Audit timing and LUMA Renfro said the audit division audits the annual comprehensive financial report (ACFR) and issues an internal-control report within 60 days of its opinion. The ACFR is typically due in draft by Nov. 1 and final to the legislature by Jan. 1 under the timetable auditors described; single-audit reports are usually due March 31. This year, Renfro said, the office received the financial statements from the State Controller’s Office only on Dec. 30 — nearly two months later than expected — and that delay is likely to push the ACFR and single‑audit opinions beyond standard deadlines. “We knew they would be delayed this year…we didn't receive them until December 30,” Renfro said. She said the office has given the state controller an estimated March completion date for the financial statements’ audit work and warned federal grantors may require additional communications because timely single audits are an expectation of federal grantors.
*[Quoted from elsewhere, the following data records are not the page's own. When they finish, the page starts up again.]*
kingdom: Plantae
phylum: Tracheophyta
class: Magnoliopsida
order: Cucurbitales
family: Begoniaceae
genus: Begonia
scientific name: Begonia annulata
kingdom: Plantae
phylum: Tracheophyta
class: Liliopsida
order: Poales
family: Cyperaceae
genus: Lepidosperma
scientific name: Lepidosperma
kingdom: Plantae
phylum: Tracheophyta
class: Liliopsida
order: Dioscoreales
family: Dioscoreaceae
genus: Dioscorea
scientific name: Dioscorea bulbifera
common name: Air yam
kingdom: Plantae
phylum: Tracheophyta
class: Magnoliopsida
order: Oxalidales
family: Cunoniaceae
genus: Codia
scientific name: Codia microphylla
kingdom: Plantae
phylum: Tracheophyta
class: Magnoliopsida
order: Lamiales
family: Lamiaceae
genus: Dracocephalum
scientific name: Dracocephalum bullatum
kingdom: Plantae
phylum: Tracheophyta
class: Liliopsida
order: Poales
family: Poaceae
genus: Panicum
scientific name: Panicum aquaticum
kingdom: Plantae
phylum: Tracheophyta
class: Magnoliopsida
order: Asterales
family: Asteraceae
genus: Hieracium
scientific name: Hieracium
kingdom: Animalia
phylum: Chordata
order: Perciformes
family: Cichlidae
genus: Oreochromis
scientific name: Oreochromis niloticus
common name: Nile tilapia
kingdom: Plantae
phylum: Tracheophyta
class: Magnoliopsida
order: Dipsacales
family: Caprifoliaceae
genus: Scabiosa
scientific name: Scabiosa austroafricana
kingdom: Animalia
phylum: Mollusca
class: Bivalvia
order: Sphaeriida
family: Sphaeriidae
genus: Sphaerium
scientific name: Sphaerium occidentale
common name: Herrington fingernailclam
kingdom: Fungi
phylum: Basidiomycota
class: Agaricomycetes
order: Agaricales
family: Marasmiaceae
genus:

Questions and committee response Committee members asked for clarification about why some findings remain open more than a year. Renfro said causes include technical limitations (reports or forms that are produced only annually), policy or statute changes that require legislative or interagency action, and operational fixes that require staff training and time to show they work. Committee members and co-chairs noted that, in previous years, the committee has used funding decisions and other oversight tools to press agencies to resolve recurring findings.
What the report will include and next steps Renfro said the audit office will issue its uncorrected-findings report to the committee members that day and that a subset of accountability reports and agreed‑upon‑procedures reports remain to be issued. She said follow-up work will continue for findings that are new (the 70% she described) and that the audit office uses 90‑day, first‑annual, and second‑annual review steps to confirm whether agency corrective actions were both implemented and effective.
Ending Committee co-chairs and members thanked Renfro and her staff for the work and noted the committee’s role in monitoring recurring problems and, when necessary, using appropriations and statutory tools to ensure agencies correct deficiencies.